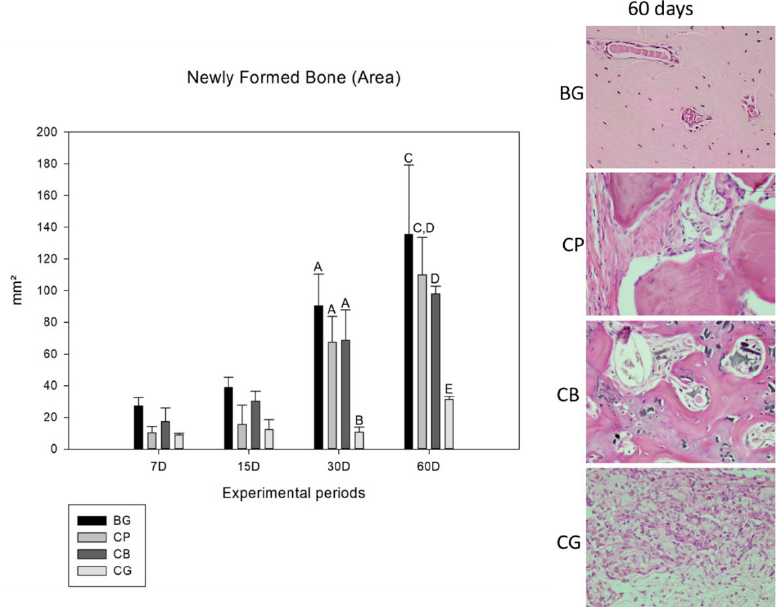
Figure 1. Comparative graph of means and standard deviation of the area of newly formed bone of all groups (BG, CP, CB and CG) for the experimental periods of 7, 15, 30 and 60 days. The capital letters A and B show a statistical difference ( p < 0.001) between the groups at 30 and C, D, E a statistical difference ( p < 0.013 for C to D and p < 0.001 for C to E and D to E) at 60 days. The 7- and 15-day experimental periods show no statistical difference between the analyzed groups. The photomicrographs at 60 days demonstrate the bone neoformation in the center of the defect for BG, CP and CB groups.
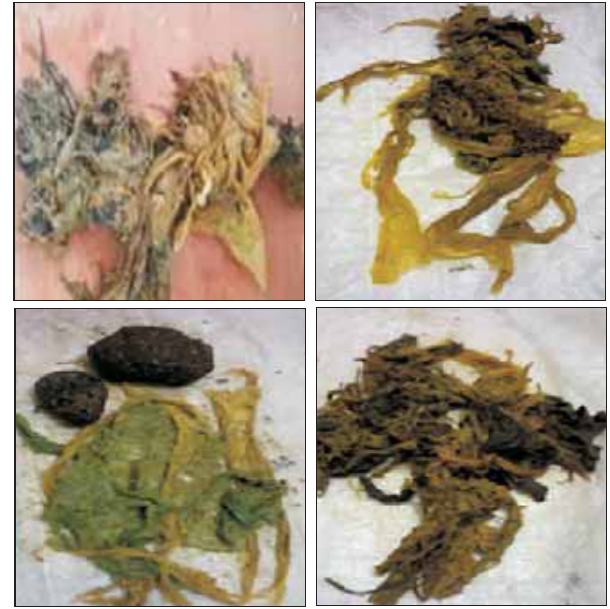
Figure-4: Different undigested foreign bodies found in rumen of diseased goat after slaughtering. A: Plastic bags with cloths, B: Plastic bags, C: Plastic bags and phytobezoar, D: plastic bags and robes.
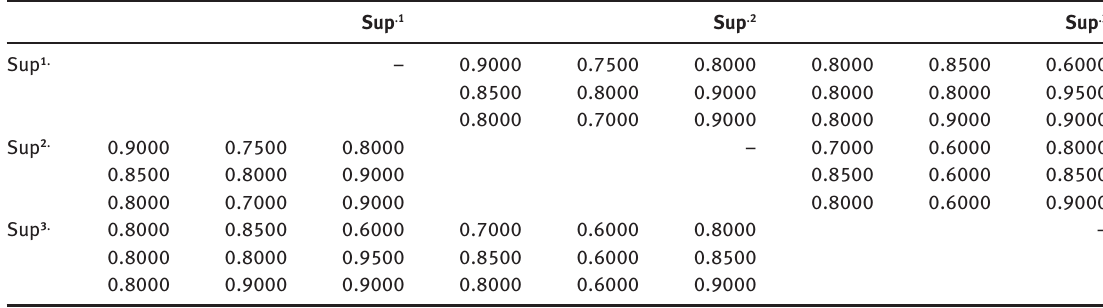
Table 4: Supports Between R ( k ) and R ( t ) .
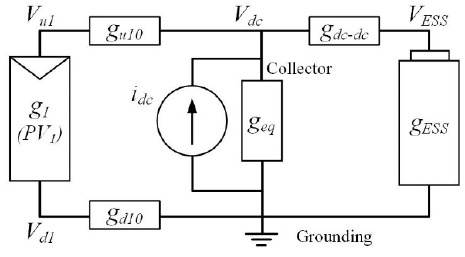
Figure 5. Power flow analysis model for DC.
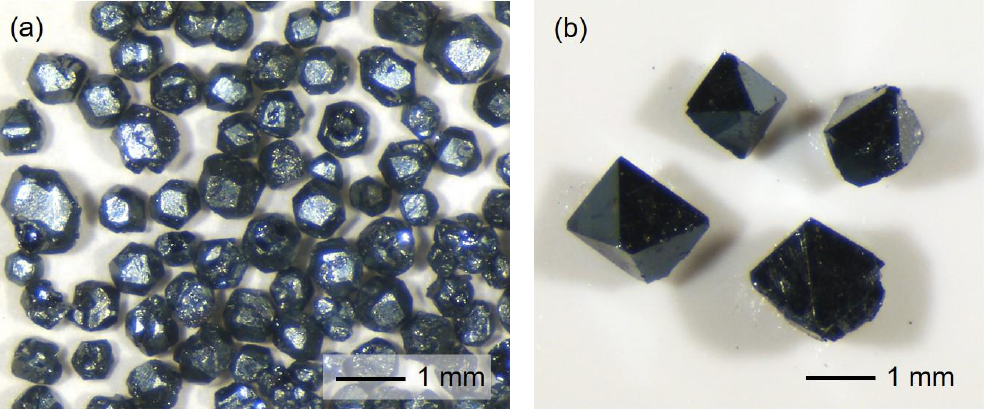
Figure 1. Optical micrographs of ( a ) type-I and ( b ) type-II Na – Si clathrate single crystals obtained by heating Na 4 Si 4 and Na 9 Sn 4 at 823 K for 12 h, followed by alcohol and acid treatments.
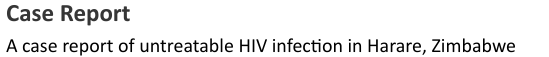
A case report of untreatable HIV infection in Harare, Zimbabwe Cleophas Chimbetete, Linda Chirimuta, Margaret Pascoe, Olivia Keiser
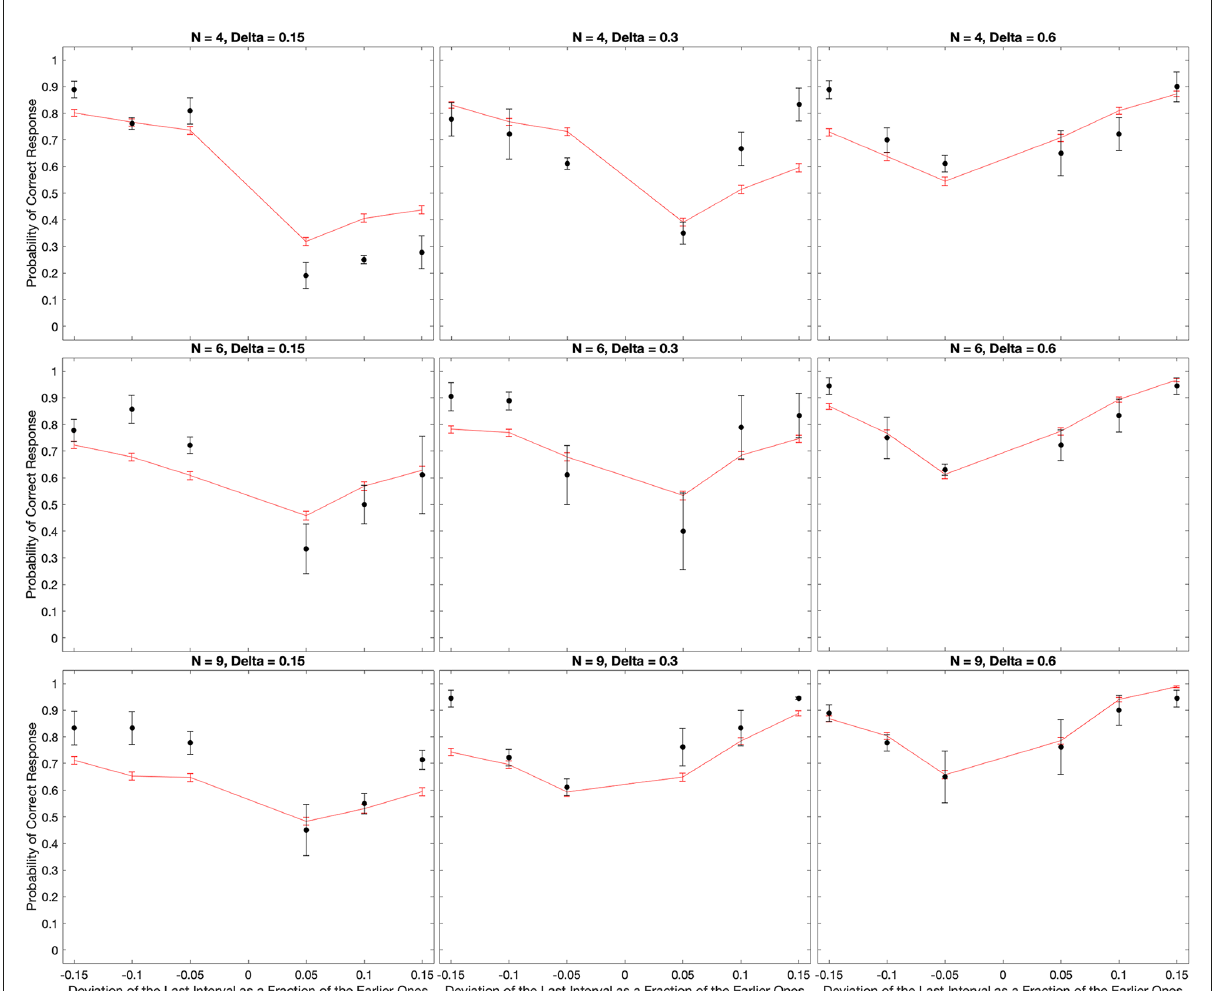
FIGURE7 Fits of the model to the median of the data across all subjects. The black dots show the experimental data and their standard errors. In turn, the red lines indicate the behavior of the model with optimal parameters and the absolute-value loss function (Equation 14). With few exceptions, the fits of the model capture well the behavior of the data both quantitatively and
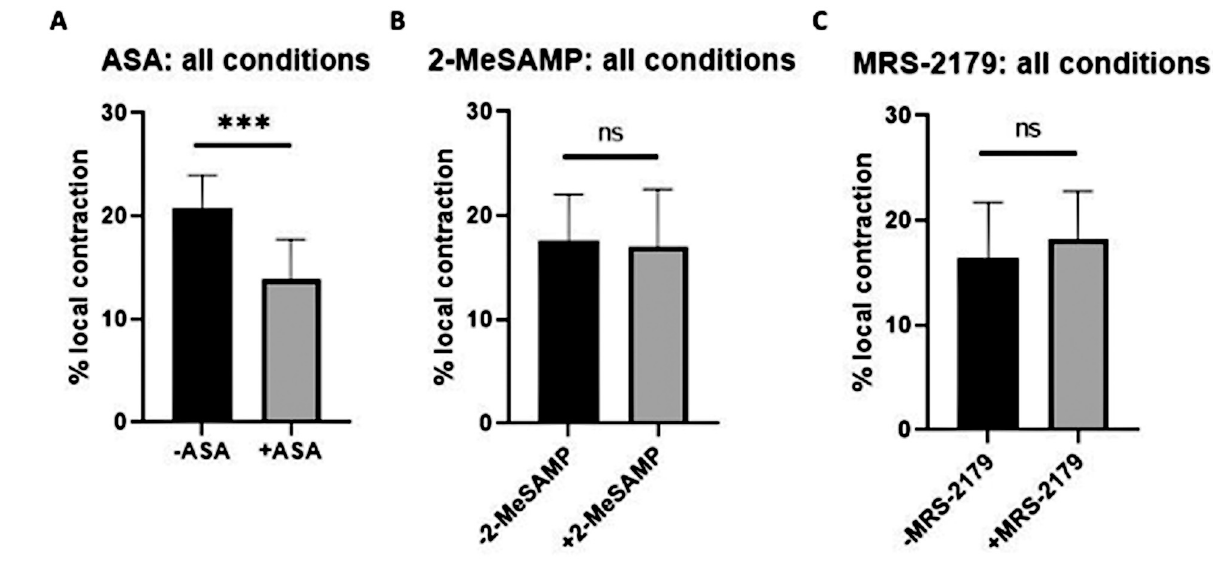
Fig. 5 ASA limits local platelet contraction, while 2-methylthio (Me)-SAMP and MRS-2179 have no effect. We performed a meta-analysis of data from ► Fig. 3B by segregating data into different component conditions. Each of the 4 conditions with ASA and each of the 4 conditions without ASA were averaged and compared (A); the same was done for 2-methylthio (Me)-SAMP (B) and MRS-2179 (C). (N ¼ 3 donors, n ¼ 24 clots for each panel; (cid:5) p < 0.05, (cid:5)(cid:5) p < 0.01, (cid:5)(cid:5)(cid:5) p < 0.001). ASA, acetylsalicylic acid. TH Open Vol. 00 No. 0/2022 © 2022. The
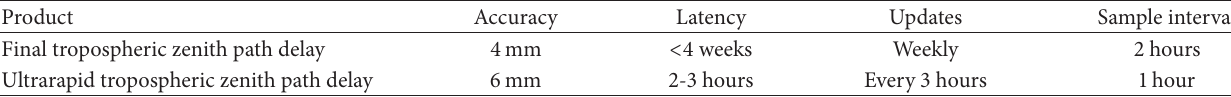
Table 2: IGS tropospheric products (http://igscb.jpl.nasa.gov/components/prods.html, assessed 20/02/14).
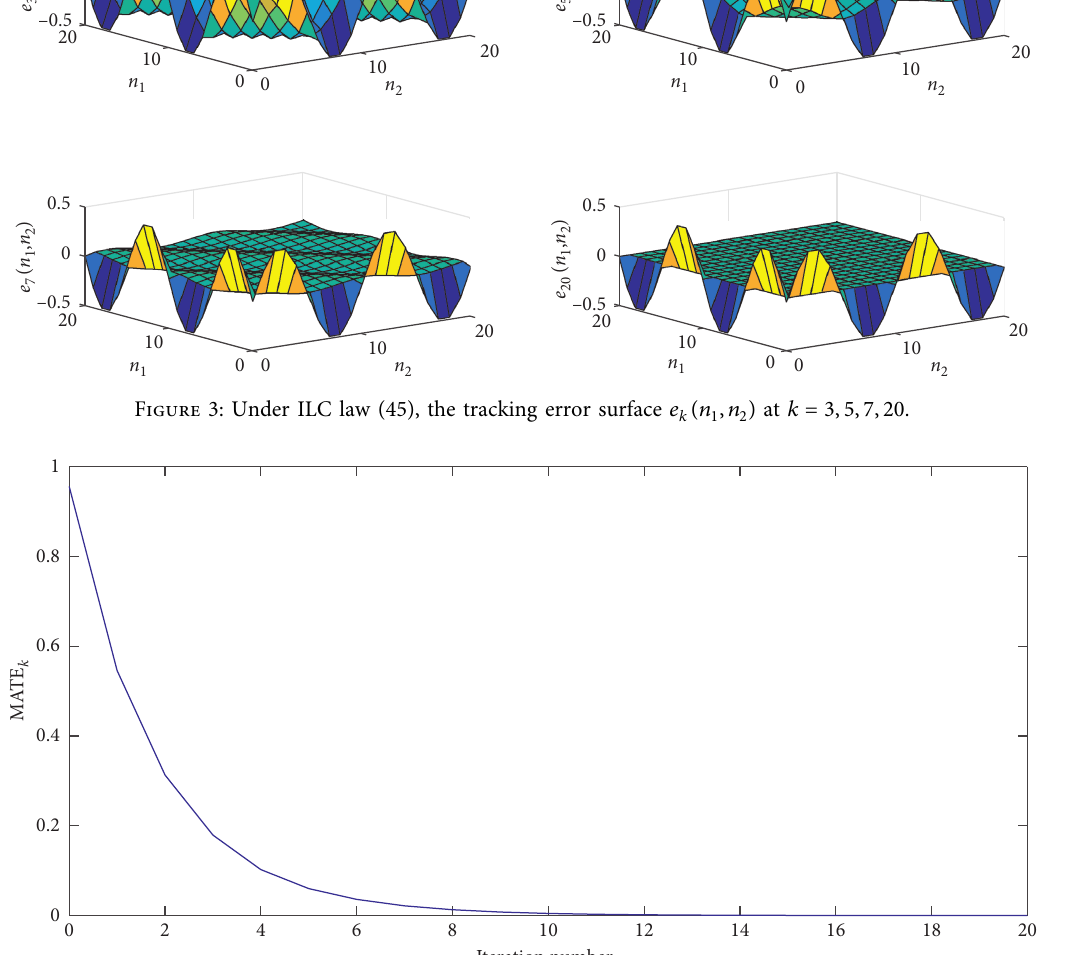
k k with iteration number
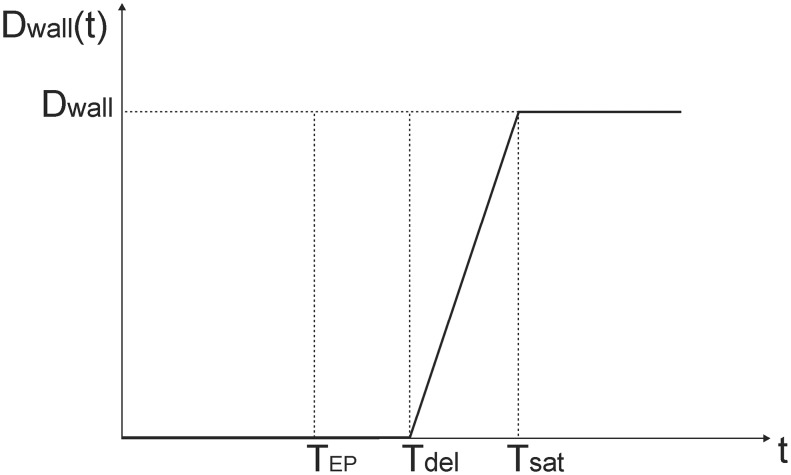
The time-dependent function of apparent diffusion coefficient D
wall(t) of electroporated microvessel wall.
T
EP is the start of electroporation. The delay time T
del and the saturation time T
sat together define the slope of the linearly increasing part of D
wall(t) and the final (saturation) value of D
wall(t): D
wall for t ≥ T
sat.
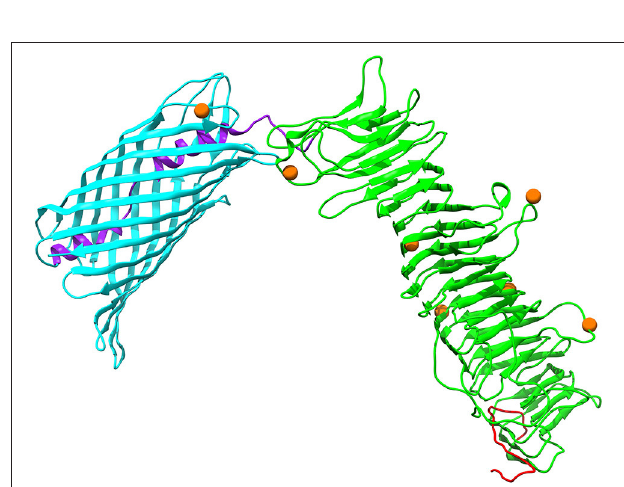
FIGURE 6 | Three-dimensional structural models of the autotransporter protein IcsA. Protein secondary structure is color-coded based on the predicted PFAM domains and signal peptide cleavage site as well as modular organization previously described by Nicolay et al. (2015): an N-terminal signal peptide in red, a secreted mature passenger domain in green, and a C-terminal translocator domain in cyan with an upstream α -helical linker in purple. Orange spheres stand for amino acid residues that are subject to strong positive selection (posterior probability > 95%).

☆ ☆ ☆ ☆

Work request: Produce an exact copy of the lines from the line containing "sat together define" through the last line of the records, with no pictures and no other text.

Response below:
sat together define the slope of the linearly increasing part of D
wall(t) and the final (saturation) value of D
wall(t): D
wall for t ≥ T
sat.
FIGURE 6 | Three-dimensional structural models of the autotransporter protein IcsA. Protein secondary structure is color-coded based on the predicted PFAM domains and signal peptide cleavage site as well as modular organization previously described by Nicolay et al. (2015): an N-terminal signal peptide in red, a secreted mature passenger domain in green, and a C-terminal translocator domain in cyan with an upstream α -helical linker in purple. Orange spheres stand for amino acid residues that are subject to strong positive selection (posterior probability > 95%).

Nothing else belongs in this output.